C++ char32_t Keyword

The char32_t keyword in C++ is a data type introduced in C++11 for representing 32-bit Unicode characters. It is primarily used for handling UTF-32 encoded text, which assigns a unique 32-bit code point for each Unicode character. The char32_t type provides compatibility with modern Unicode standards and is suitable for applications requiring wide character support.

Strings using char32_t are prefixed with U, and their type is const char32_t*.


Syntax

</>
Copy
char32_t variable_name = U'character';
const char32_t* string_name = U"string";
char32_t
The keyword used to declare a variable to store a 32-bit Unicode character.
variable_name
The name of the variable that stores the Unicode character.
U
A prefix used for UTF-32 encoded strings or characters.

Examples

Example 1: Declaring a UTF-32 Character

This example demonstrates how to declare a char32_t variable and print its value as a Unicode character and integer.

</>
Copy
#include <iostream>
using namespace std;

int main() {
    char32_t ch = U'A'; // Declare a UTF-32 character
    cout << "Character: " << (char)ch << endl;
    cout << "Unicode Value: " << (int)ch << endl;
    return 0;
}

Output:

Character: A
Unicode Value: 65

Explanation:

  1. The char32_t variable ch is initialized with U'A', representing a UTF-32 character.
  2. The character is cast to char for display in the first output line.
  3. The character is cast to int to display its Unicode value, which is 65.

Example 2: Declaring and Printing a UTF-32 String

This example demonstrates how to declare and print a UTF-32 encoded string using char32_t.

</>
Copy
#include <iostream>
#include <string>
#include <codecvt> // For conversion (deprecated in C++17)
#include <locale>  // For std::wstring_convert

using namespace std;

int main() {
    // UTF-32 encoded string
    const char32_t* greeting = U"Hello, UTF-32!";

    // Convert to std::u32string
    std::u32string utf32_string(greeting);

    // Convert UTF-32 to UTF-8 using std::wstring_convert
    std::wstring_convert<std::codecvt_utf8<char32_t>, char32_t> converter;
    std::string utf8_string = converter.to_bytes(utf32_string);

    // Output the UTF-8 string
    cout << "Message: " << utf8_string << endl;

    return 0;
}

Output:

Message: Hello, UTF-32!

Explanation:

  1. UTF-32 String Declaration: The string greeting is declared as const char32_t* to represent a UTF-32 encoded literal.
  2. Convert to std::u32string: The greeting pointer is converted to a std::u32string for compatibility with conversion utilities.
  3. UTF-32 to UTF-8 Conversion: The std::wstring_convert class is used with std::codecvt_utf8<char32_t> to convert the UTF-32 encoded string to a UTF-8 encoded std::string.
  4. Output with std::cout: The UTF-8 encoded string is printed using std::cout.

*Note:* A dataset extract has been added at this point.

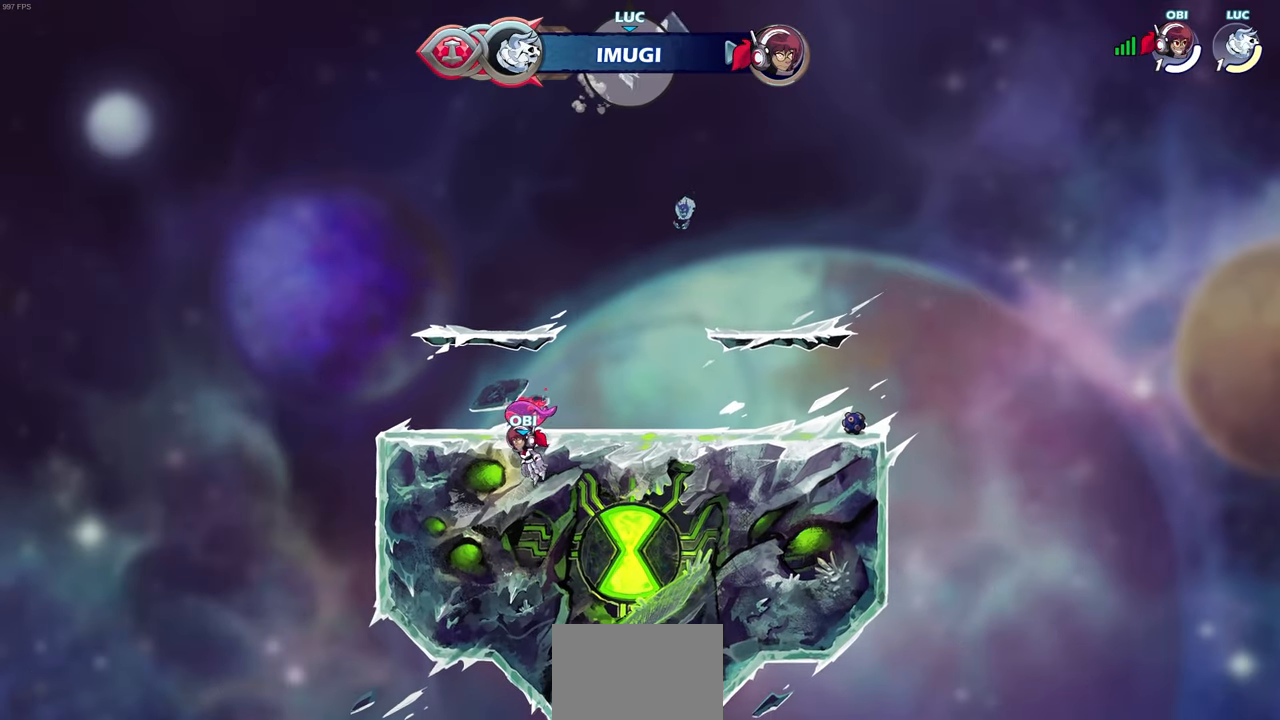
{"buttons": [], "left_stick": "center", "right_stick": "center", "events": [[117, "R1", "up"], [233, "left_stick", "center"]]}
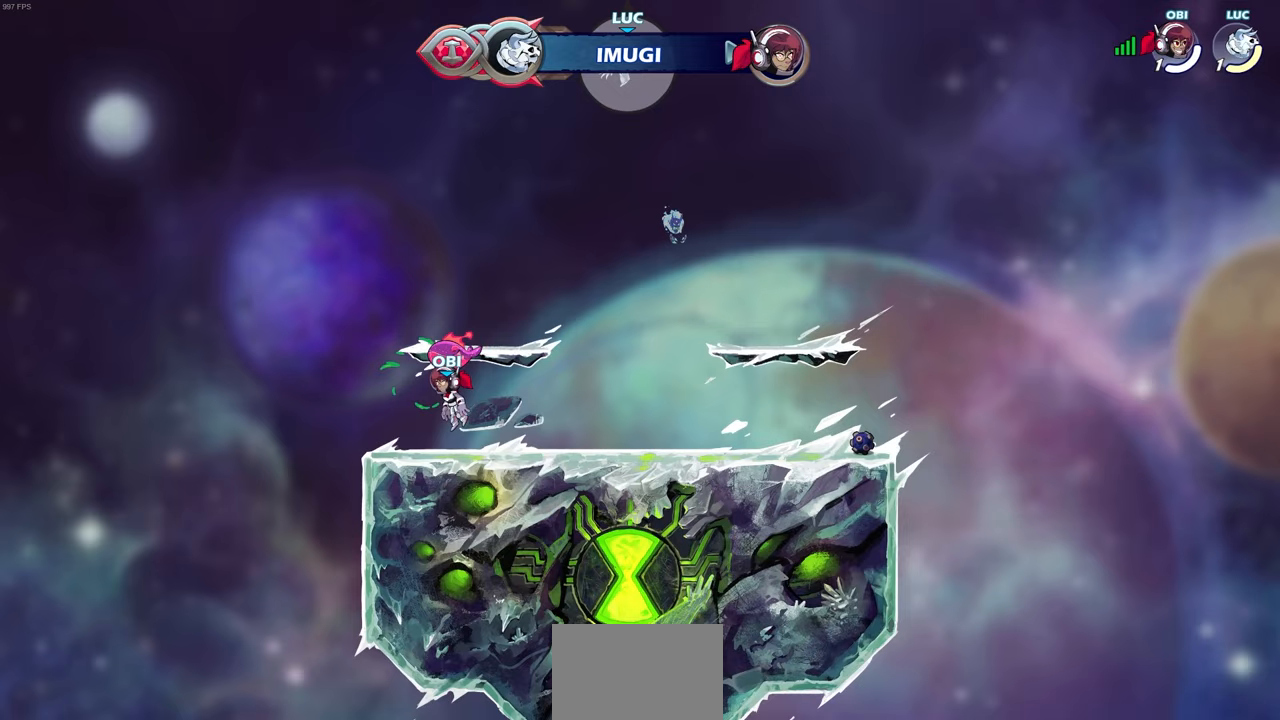
{"buttons": [], "left_stick": "center", "right_stick": "center", "events": []}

Example 3: Working with Non-ASCII Characters

This example shows how to use char32_t with UTF-32 encoded non-ASCII characters.

</>
Copy
#include <iostream>
#include <string>
#include <codecvt> // For conversion (deprecated in C++17)
#include <locale>  // For std::wstring_convert

int main() {
    // UTF-32 encoded string (Japanese for "Hello")
    const char32_t* japanese = U"こんにちは";

    // Convert to std::u32string
    std::u32string utf32_string(japanese);

    // Convert UTF-32 to UTF-8
    std::wstring_convert<std::codecvt_utf8<char32_t>, char32_t> converter;
    std::string utf8_string = converter.to_bytes(utf32_string);

    // Print the UTF-8 encoded string
    std::cout << "UTF-8 String: " << utf8_string << std::endl;

    return 0;
}

Output:

UTF-32 String: こんにちは

Explanation:

  1. UTF-32 String Declaration: The japanese string is a UTF-32 encoded string using char32_t*.
  2. Conversion to std::u32string: The raw UTF-32 pointer is wrapped in a std::u32string to simplify handling and compatibility with conversion utilities.
  3. UTF-32 to UTF-8 Conversion: The std::wstring_convert class is used along with std::codecvt_utf8<char32_t>to convert the UTF-32 string to a UTF-8 encoded std::string.
  4. Output with std::cout: The UTF-8 encoded string is printed using std::cout, which is compatible with UTF-8.

Key Points about char32_t Keyword

  1. char32_t is a 32-bit data type introduced in C++11 for handling UTF-32 encoded characters.
  2. Strings using char32_t must be prefixed with U.
  3. char32_t ensures compatibility with modern Unicode encoding standards and supports all Unicode code points.
  4. Outputting char32_t data typically requires casting, as std::cout does not natively support it.
  5. Use char32_t when working with UTF-32 strings for wide character support in modern applications.